Выбрать главу

Таких людей вживе я видел дважды в жизни: был Ершов ростом 2 метра 2 сантиметра, весил ровно десять пудов. И мог бы, наверное, стать в молодости знаменитым баскетболистом или олимпийским чемпионом по штанге, но ни оранжевый мяч, ни стальной гриф с насечками, ни четырехтомник Платона, ни сборный концерт во Дворце съездов – ничто не вызывало интереса у Егора, он оживлялся лишь при виде водки.

Эскулапы ставили на Ершове жестокие опыты, которые могли кончиться смертью богатыря.

Но мозговедам было интересно, сколько может выпить такой уникум – и его щедро накачивали принесенной нами водкой, львиную долю которой врачи попросту растаскивали по домам.

Егор пил какой-то антиалкогольный декохт, неодолимое и жестокое рвотное, в состав которого входил медный купорос. Но его не рвало: он медленно багровел, тело сотрясали спазмы, позывы, но таз для рвотной массы оставался пустым.

Таким образом отрабатывалась новая метода лечения: создать устойчивый рвотный рефлекс на алкоголь, чтобы при одном виде бутылки больного начинало мутить, а в лучшем случае, чтобы он с исказившимся лицом сразу же бросался в туалет.

Надо сказать, что все разрушительные опыты над Ершовым проводились с полного его согласия, и про медный купорос он знал, и про ацетон, а он был вполне вменяем и даже имел склонность к философии.

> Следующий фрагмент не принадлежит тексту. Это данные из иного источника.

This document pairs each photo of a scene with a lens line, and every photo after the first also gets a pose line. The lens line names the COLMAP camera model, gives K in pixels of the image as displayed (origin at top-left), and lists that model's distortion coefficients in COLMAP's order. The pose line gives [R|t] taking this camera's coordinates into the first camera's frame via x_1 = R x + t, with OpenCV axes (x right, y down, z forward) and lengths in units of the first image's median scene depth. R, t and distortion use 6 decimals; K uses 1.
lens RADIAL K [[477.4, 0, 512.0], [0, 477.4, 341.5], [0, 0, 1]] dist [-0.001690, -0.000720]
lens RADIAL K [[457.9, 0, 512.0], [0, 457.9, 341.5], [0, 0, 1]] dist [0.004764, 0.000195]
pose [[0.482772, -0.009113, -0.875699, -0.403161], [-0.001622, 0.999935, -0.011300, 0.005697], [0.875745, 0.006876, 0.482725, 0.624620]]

«Пока я пью – я существую», – говорил Егор, а ведь это в шаге от декартовского – «мыслю, стало быть, существую». Заметим в скобках, что Декарт между философскими штудиями пил мертвую и баловался запоями.

Если большинство пьяниц ценит результат выше процесса (бешеный интерес вызвал мой рассказ о том, что японцы во время мировой войны фронтовые сто грамм не пили, а при помощи клизмы вливали в прямую кишку – опьянение намного сильнее и никакого перегара), то Ершов любил именно процесс, самый момент выпивания водки.

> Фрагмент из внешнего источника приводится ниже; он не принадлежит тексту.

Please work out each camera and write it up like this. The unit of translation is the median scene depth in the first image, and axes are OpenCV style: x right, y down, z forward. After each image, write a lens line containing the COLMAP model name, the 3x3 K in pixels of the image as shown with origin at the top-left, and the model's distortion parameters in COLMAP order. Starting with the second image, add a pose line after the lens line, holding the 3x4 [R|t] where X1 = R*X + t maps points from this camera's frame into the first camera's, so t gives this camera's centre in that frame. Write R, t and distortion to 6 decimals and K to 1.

«Пьешь её родимую, и с каждым глотком все жилочки трепещут: есть для чего жить», – вне всякого сомнения, Егор был еще и поэт.

Мой лечащий врач, Юрий Николаевич Сударев, был человек недалекий и самодовольный. Он был уверен, что одно звание психиатра наделяет человека сверхъестественными качествами.

– Вот мы с вами оба интеллигенты, – разглагольствовал он, поигрывая вагонным ключом, – только вы по ту сторону стола, а я по эту, и у меня в руках этот чудный ключ…

Мне хотелось достать из широких штанин свою увесистую отмычку и ударить Юрия Николаевича по голове. Кончилось тем, что я его ключ украл и подарил Аркаше Чернову.

– А все почему? – продолжал Сударев. – Потому что я знаю норму, а вы нет.

Я рассказал ему анекдот про Сталина и товарища Засядько, «который свою норму знает». Юрий Николаевич оживился:

– А что? Может быть, тяпнем по маленькой… С разрешения врача…

И он доставал бутылку из шкафа или из ящика стола – в таком случае она была початой (если врач сам себе разрешает, то можно…)

Он хмелел от водки, собственной щедрости и безнаказанности:

– Антабуса боитесь? Так я распорядился давать вам плацебо – пустышку, а точнее папаверин с дибазолом (прописан-то мне был именно тетурам, я же читал все назначения в кабинете старшей сестры), – он доставал стаканы и соленый огурчик.

Он, видимо, действительно не понимал, что я не только пить, я для других надобностей с ним рядом не сяду…

Я отказывался, он убирал свой провокаторский антураж и пытался беседовать со мной за жизнь.

Его кургузые мысли оскорбляли меня.

Я мямлил нечто неопределенное, удивляясь его несообразительности: в кабинете старшей медсестры хранились сотни явно не считанных бутылок, и она никогда не оскорбляла меня дурацкими подозрениями или предупреждениями, что каждый грамм взвешен, размерен и учтен.

Она что-то смутно понимала из того, что со мной происходит, Сударев не понимал ничего.

Через несколько лет он стал пациентом отделения, и я искренне за него порадовался.

Ко мне прибились два тихих пьяницы: Аркаша Чернов и Володя Богомолов.

Чернов был гляциолог, в одной из экспедиций он потерял левую руку по локоть, но из профессии не ушел; он был влюблен в свои льды; лихо, по словам очевидцев, водил вездеход и рвался в самые опасные предприятия.

Он был женат и имел двух дочерей дошкольного возраста.

Его жена, учительница, работала воспитательницей в том детском саду, куда ходили дети.

Это была милая, преданная и самоотверженная женщина; было видно, что мужа она любит самозабвенно и никогда, ни при каких обстоятельствах, не бросит его, но она уже была надломлена горем.